[GOAL]
Copy every row below verbatim, with no changes.

[PROVIDED DATA]
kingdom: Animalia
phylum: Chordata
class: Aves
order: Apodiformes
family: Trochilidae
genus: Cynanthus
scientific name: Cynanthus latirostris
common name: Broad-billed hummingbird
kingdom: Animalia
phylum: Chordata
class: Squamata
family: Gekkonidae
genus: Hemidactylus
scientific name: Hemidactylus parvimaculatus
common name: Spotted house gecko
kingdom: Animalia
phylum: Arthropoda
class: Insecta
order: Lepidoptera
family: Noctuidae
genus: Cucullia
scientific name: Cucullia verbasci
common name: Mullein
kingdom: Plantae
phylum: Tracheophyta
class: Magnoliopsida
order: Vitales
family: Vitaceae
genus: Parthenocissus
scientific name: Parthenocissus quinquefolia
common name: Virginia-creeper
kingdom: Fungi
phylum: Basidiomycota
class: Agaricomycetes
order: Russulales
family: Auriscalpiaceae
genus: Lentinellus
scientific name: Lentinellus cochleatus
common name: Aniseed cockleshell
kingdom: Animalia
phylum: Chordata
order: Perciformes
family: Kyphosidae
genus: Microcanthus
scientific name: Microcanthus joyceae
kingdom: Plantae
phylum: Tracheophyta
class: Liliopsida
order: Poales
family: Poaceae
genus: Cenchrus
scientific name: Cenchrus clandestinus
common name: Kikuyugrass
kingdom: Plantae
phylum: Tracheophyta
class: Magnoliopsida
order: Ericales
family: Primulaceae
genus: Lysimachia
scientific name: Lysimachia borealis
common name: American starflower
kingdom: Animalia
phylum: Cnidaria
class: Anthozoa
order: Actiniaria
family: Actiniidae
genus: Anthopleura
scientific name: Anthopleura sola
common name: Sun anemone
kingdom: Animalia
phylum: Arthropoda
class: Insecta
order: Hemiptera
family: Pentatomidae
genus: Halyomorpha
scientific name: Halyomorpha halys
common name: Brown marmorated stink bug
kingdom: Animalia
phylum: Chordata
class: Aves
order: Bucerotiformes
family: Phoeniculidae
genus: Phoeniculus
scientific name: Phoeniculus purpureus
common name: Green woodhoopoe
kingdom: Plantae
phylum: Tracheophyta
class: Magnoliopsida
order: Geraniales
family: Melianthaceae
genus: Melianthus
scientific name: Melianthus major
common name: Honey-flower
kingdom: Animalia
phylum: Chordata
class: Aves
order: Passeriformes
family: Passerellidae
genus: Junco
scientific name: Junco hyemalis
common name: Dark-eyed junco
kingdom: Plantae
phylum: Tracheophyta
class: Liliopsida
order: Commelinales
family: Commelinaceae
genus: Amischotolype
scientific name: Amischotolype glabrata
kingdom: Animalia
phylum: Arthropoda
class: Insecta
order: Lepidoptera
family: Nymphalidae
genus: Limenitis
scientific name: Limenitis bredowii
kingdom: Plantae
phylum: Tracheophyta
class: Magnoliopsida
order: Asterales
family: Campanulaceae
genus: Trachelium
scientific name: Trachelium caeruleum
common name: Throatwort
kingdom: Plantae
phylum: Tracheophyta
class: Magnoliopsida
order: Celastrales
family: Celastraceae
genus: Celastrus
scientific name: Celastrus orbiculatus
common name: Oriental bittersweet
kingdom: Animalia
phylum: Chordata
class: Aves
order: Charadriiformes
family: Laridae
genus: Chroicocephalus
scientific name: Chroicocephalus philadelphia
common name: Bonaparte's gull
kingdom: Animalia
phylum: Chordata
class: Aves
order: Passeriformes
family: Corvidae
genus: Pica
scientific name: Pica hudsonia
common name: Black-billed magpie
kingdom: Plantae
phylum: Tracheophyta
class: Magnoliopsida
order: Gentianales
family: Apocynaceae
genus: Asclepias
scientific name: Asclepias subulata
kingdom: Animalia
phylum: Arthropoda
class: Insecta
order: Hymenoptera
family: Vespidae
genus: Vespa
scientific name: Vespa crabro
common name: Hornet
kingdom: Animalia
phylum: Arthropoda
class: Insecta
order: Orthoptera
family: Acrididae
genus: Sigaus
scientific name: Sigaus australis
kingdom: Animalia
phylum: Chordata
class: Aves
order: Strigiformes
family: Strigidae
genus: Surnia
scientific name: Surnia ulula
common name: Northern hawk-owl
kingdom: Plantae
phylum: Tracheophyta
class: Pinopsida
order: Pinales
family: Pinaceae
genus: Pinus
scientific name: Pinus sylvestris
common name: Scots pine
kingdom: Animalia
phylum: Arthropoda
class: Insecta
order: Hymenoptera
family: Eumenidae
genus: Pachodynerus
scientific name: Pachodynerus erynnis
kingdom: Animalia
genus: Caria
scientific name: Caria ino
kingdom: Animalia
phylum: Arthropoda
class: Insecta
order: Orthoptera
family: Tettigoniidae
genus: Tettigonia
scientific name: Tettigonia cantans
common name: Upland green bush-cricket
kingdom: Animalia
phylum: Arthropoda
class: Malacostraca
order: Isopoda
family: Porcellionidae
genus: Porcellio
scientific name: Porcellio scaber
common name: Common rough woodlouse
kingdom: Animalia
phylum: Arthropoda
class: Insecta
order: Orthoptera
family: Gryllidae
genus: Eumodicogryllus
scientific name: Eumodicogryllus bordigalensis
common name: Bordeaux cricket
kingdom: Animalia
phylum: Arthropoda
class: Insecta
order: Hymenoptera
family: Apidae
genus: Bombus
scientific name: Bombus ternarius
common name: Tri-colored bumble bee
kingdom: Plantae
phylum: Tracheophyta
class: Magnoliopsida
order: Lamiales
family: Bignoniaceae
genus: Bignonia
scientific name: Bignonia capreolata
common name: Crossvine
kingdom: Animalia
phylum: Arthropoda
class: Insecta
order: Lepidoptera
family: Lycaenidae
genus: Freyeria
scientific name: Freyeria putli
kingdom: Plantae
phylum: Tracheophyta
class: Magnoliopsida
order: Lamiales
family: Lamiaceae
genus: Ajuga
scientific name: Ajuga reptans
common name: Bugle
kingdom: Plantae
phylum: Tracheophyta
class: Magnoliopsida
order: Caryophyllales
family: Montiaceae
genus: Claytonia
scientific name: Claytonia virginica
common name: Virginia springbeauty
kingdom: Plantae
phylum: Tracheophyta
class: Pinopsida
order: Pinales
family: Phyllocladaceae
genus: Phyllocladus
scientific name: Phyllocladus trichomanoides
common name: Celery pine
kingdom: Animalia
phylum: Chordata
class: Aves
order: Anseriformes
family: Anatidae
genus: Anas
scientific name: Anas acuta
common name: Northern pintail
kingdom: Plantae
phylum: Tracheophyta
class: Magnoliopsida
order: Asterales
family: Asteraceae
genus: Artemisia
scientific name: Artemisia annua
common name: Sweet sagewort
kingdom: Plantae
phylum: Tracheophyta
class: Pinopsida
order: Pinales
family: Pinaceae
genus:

[FINAL ANSWER]
kingdom: Animalia
phylum: Chordata
class: Aves
order: Apodiformes
family: Trochilidae
genus: Cynanthus
scientific name: Cynanthus latirostris
common name: Broad-billed hummingbird
kingdom: Animalia
phylum: Chordata
class: Squamata
family: Gekkonidae
genus: Hemidactylus
scientific name: Hemidactylus parvimaculatus
common name: Spotted house gecko
kingdom: Animalia
phylum: Arthropoda
class: Insecta
order: Lepidoptera
family: Noctuidae
genus: Cucullia
scientific name: Cucullia verbasci
common name: Mullein
kingdom: Plantae
phylum: Tracheophyta
class: Magnoliopsida
order: Vitales
family: Vitaceae
genus: Parthenocissus
scientific name: Parthenocissus quinquefolia
common name: Virginia-creeper
kingdom: Fungi
phylum: Basidiomycota
class: Agaricomycetes
order: Russulales
family: Auriscalpiaceae
genus: Lentinellus
scientific name: Lentinellus cochleatus
common name: Aniseed cockleshell
kingdom: Animalia
phylum: Chordata
order: Perciformes
family: Kyphosidae
genus: Microcanthus
scientific name: Microcanthus joyceae
kingdom: Plantae
phylum: Tracheophyta
class: Liliopsida
order: Poales
family: Poaceae
genus: Cenchrus
scientific name: Cenchrus clandestinus
common name: Kikuyugrass
kingdom: Plantae
phylum: Tracheophyta
class: Magnoliopsida
order: Ericales
family: Primulaceae
genus: Lysimachia
scientific name: Lysimachia borealis
common name: American starflower
kingdom: Animalia
phylum: Cnidaria
class: Anthozoa
order: Actiniaria
family: Actiniidae
genus: Anthopleura
scientific name: Anthopleura sola
common name: Sun anemone
kingdom: Animalia
phylum: Arthropoda
class: Insecta
order: Hemiptera
family: Pentatomidae
genus: Halyomorpha
scientific name: Halyomorpha halys
common name: Brown marmorated stink bug
kingdom: Animalia
phylum: Chordata
class: Aves
order: Bucerotiformes
family: Phoeniculidae
genus: Phoeniculus
scientific name: Phoeniculus purpureus
common name: Green woodhoopoe
kingdom: Plantae
phylum: Tracheophyta
class: Magnoliopsida
order: Geraniales
family: Melianthaceae
genus: Melianthus
scientific name: Melianthus major
common name: Honey-flower
kingdom: Animalia
phylum: Chordata
class: Aves
order: Passeriformes
family: Passerellidae
genus: Junco
scientific name: Junco hyemalis
common name: Dark-eyed junco
kingdom: Plantae
phylum: Tracheophyta
class: Liliopsida
order: Commelinales
family: Commelinaceae
genus: Amischotolype
scientific name: Amischotolype glabrata
kingdom: Animalia
phylum: Arthropoda
class: Insecta
order: Lepidoptera
family: Nymphalidae
genus: Limenitis
scientific name: Limenitis bredowii
kingdom: Plantae
phylum: Tracheophyta
class: Magnoliopsida
order: Asterales
family: Campanulaceae
genus: Trachelium
scientific name: Trachelium caeruleum
common name: Throatwort
kingdom: Plantae
phylum: Tracheophyta
class: Magnoliopsida
order: Celastrales
family: Celastraceae
genus: Celastrus
scientific name: Celastrus orbiculatus
common name: Oriental bittersweet
kingdom: Animalia
phylum: Chordata
class: Aves
order: Charadriiformes
family: Laridae
genus: Chroicocephalus
scientific name: Chroicocephalus philadelphia
common name: Bonaparte's gull
kingdom: Animalia
phylum: Chordata
class: Aves
order: Passeriformes
family: Corvidae
genus: Pica
scientific name: Pica hudsonia
common name: Black-billed magpie
kingdom: Plantae
phylum: Tracheophyta
class: Magnoliopsida
order: Gentianales
family: Apocynaceae
genus: Asclepias
scientific name: Asclepias subulata
kingdom: Animalia
phylum: Arthropoda
class: Insecta
order: Hymenoptera
family: Vespidae
genus: Vespa
scientific name: Vespa crabro
common name: Hornet
kingdom: Animalia
phylum: Arthropoda
class: Insecta
order: Orthoptera
family: Acrididae
genus: Sigaus
scientific name: Sigaus australis
kingdom: Animalia
phylum: Chordata
class: Aves
order: Strigiformes
family: Strigidae
genus: Surnia
scientific name: Surnia ulula
common name: Northern hawk-owl
kingdom: Plantae
phylum: Tracheophyta
class: Pinopsida
order: Pinales
family: Pinaceae
genus: Pinus
scientific name: Pinus sylvestris
common name: Scots pine
kingdom: Animalia
phylum: Arthropoda
class: Insecta
order: Hymenoptera
family: Eumenidae
genus: Pachodynerus
scientific name: Pachodynerus erynnis
kingdom: Animalia
genus: Caria
scientific name: Caria ino
kingdom: Animalia
phylum: Arthropoda
class: Insecta
order: Orthoptera
family: Tettigoniidae
genus: Tettigonia
scientific name: Tettigonia cantans
common name: Upland green bush-cricket
kingdom: Animalia
phylum: Arthropoda
class: Malacostraca
order: Isopoda
family: Porcellionidae
genus: Porcellio
scientific name: Porcellio scaber
common name: Common rough woodlouse
kingdom: Animalia
phylum: Arthropoda
class: Insecta
order: Orthoptera
family: Gryllidae
genus: Eumodicogryllus
scientific name: Eumodicogryllus bordigalensis
common name: Bordeaux cricket
kingdom: Animalia
phylum: Arthropoda
class: Insecta
order: Hymenoptera
family: Apidae
genus: Bombus
scientific name: Bombus ternarius
common name: Tri-colored bumble bee
kingdom: Plantae
phylum: Tracheophyta
class: Magnoliopsida
order: Lamiales
family: Bignoniaceae
genus: Bignonia
scientific name: Bignonia capreolata
common name: Crossvine
kingdom: Animalia
phylum: Arthropoda
class: Insecta
order: Lepidoptera
family: Lycaenidae
genus: Freyeria
scientific name: Freyeria putli
kingdom: Plantae
phylum: Tracheophyta
class: Magnoliopsida
order: Lamiales
family: Lamiaceae
genus: Ajuga
scientific name: Ajuga reptans
common name: Bugle
kingdom: Plantae
phylum: Tracheophyta
class: Magnoliopsida
order: Caryophyllales
family: Montiaceae
genus: Claytonia
scientific name: Claytonia virginica
common name: Virginia springbeauty
kingdom: Plantae
phylum: Tracheophyta
class: Pinopsida
order: Pinales
family: Phyllocladaceae
genus: Phyllocladus
scientific name: Phyllocladus trichomanoides
common name: Celery pine
kingdom: Animalia
phylum: Chordata
class: Aves
order: Anseriformes
family: Anatidae
genus: Anas
scientific name: Anas acuta
common name: Northern pintail
kingdom: Plantae
phylum: Tracheophyta
class: Magnoliopsida
order: Asterales
family: Asteraceae
genus: Artemisia
scientific name: Artemisia annua
common name: Sweet sagewort
kingdom: Plantae
phylum: Tracheophyta
class: Pinopsida
order: Pinales
family: Pinaceae
genus:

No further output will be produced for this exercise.